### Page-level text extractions

*** Begin section ***

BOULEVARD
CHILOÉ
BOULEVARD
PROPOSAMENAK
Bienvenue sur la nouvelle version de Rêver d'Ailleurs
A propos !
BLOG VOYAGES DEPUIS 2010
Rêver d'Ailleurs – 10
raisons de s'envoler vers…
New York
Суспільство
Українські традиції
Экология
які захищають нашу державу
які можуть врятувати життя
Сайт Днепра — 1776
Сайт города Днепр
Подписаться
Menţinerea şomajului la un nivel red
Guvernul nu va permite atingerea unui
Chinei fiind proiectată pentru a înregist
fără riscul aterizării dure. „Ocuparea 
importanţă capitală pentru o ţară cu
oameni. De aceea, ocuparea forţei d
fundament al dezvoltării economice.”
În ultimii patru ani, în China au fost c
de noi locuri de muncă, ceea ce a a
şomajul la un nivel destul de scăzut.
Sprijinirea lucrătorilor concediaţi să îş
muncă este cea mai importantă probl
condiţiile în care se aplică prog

*** End section ***

Transcribe every line of the records above character for character, keeping the original line order.

### Solved exercise
BOULEVARD
CHILOÉ
BOULEVARD
PROPOSAMENAK
Bienvenue sur la nouvelle version de Rêver d'Ailleurs
A propos !
BLOG VOYAGES DEPUIS 2010
Rêver d'Ailleurs – 10
raisons de s'envoler vers…
New York
Суспільство
Українські традиції
Экология
які захищають нашу державу
які можуть врятувати життя
Сайт Днепра — 1776
Сайт города Днепр
Подписаться
Menţinerea şomajului la un nivel red
Guvernul nu va permite atingerea unui
Chinei fiind proiectată pentru a înregist
fără riscul aterizării dure. „Ocuparea 
importanţă capitală pentru o ţară cu
oameni. De aceea, ocuparea forţei d
fundament al dezvoltării economice.”
În ultimii patru ani, în China au fost c
de noi locuri de muncă, ceea ce a a
şomajul la un nivel destul de scăzut.
Sprijinirea lucrătorilor concediaţi să îş
muncă este cea mai importantă probl
condiţiile în care se aplică prog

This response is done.